> HOW TO COMPLETE THIS TASK:
Check each line of the data for the string "مسجد". Report how many have it, and give nothing else.

> DATA RECORDS:
——

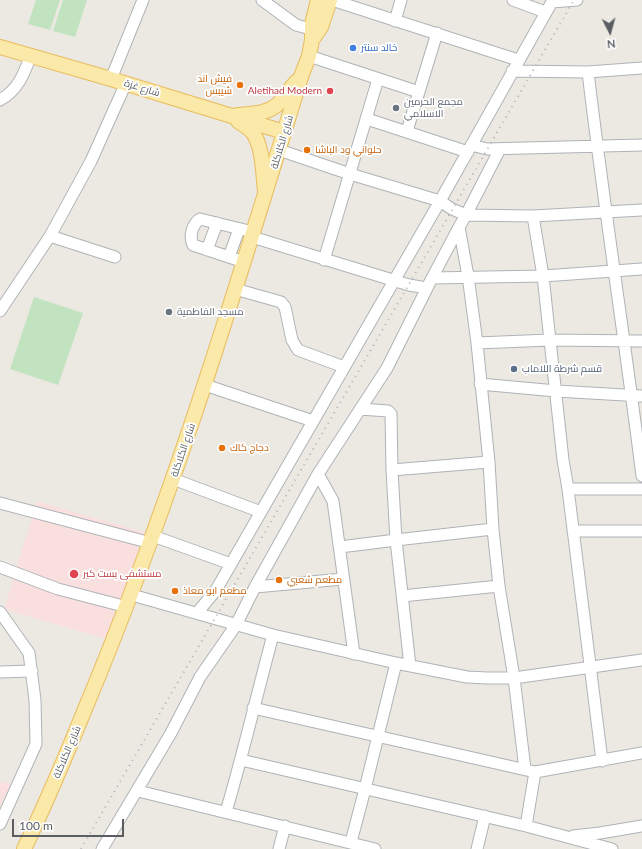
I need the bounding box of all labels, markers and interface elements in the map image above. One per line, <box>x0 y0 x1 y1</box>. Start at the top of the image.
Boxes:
north arrow <box>590 12 630 52</box>
text: N <box>606 38 616 51</box>
place label: خالد سنتر <box>361 42 397 54</box>
marker: خالد سنتر <box>348 43 358 53</box>
place label: فيش اند شيبس <box>197 73 232 96</box>
street label: شارع غزة <box>123 77 161 99</box>
marker: فيش اند شيبس <box>235 80 245 90</box>
place label: Aletihad Modern <box>248 85 322 97</box>
marker: Aletihad Modern <box>325 86 335 96</box>
place label: مجمع الحرمين الاسلامي <box>404 96 463 120</box>
marker: مجمع الحرمين الاسلامي <box>391 103 401 113</box>
street label: شارع الكلاكلة <box>268 114 296 170</box>
place label: حلواني ود الباشا <box>315 144 382 156</box>
marker: حلواني ود الباشا <box>302 145 312 155</box>
place label: مسجد الفاطمية <box>177 306 244 318</box>
marker: مسجد الفاطمية <box>164 307 174 317</box>
place label: قسم شرطة اللاماب <box>522 363 602 375</box>
marker: قسم شرطة اللاماب <box>509 364 519 374</box>
street label: شارع الكلاكلة <box>168 422 198 478</box>
place label: دجاج كاك <box>230 442 269 454</box>
marker: دجاج كاك <box>217 443 227 453</box>
marker: مستشفى بست كير <box>68 568 80 580</box>
place label: مستشفى بست كير <box>83 568 162 580</box>
place label: مطعم شعبي <box>287 574 342 586</box>
marker: مطعم شعبي <box>274 575 284 585</box>
place label: مطعم ابو معاذ <box>183 585 247 597</box>
marker: مطعم ابو معاذ <box>170 586 180 596</box>
street label: شارع الكلاكلة <box>51 724 83 780</box>
scale bar <box>14 811 126 837</box>
text: 100 m <box>19 818 53 833</box>

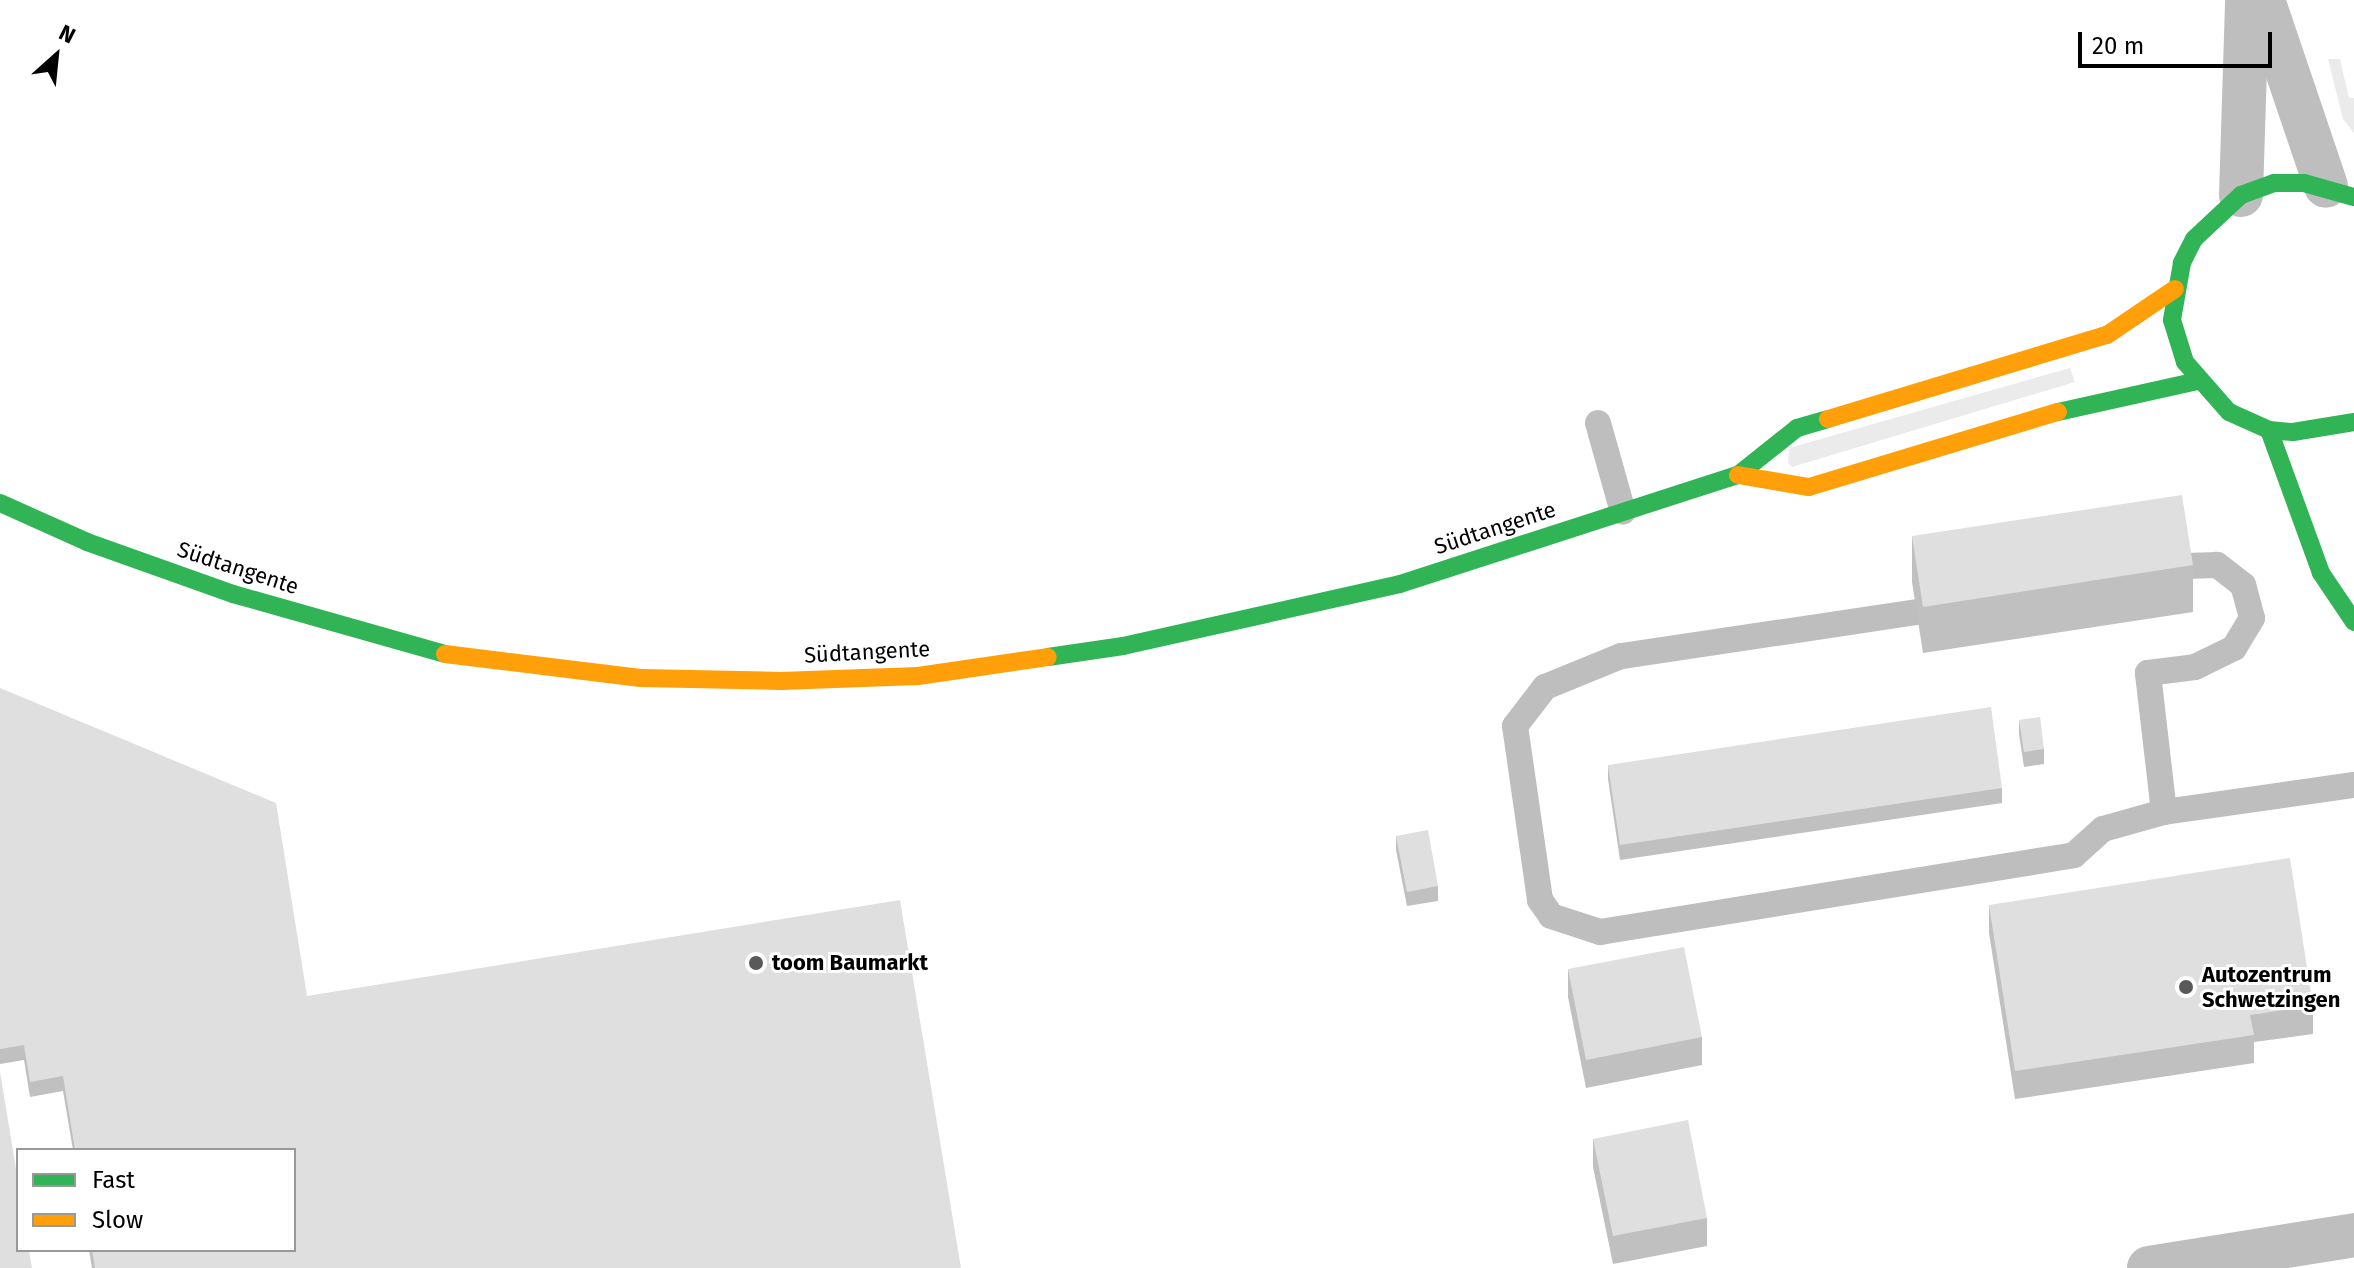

——

> EXERCISE OUTPUT:
2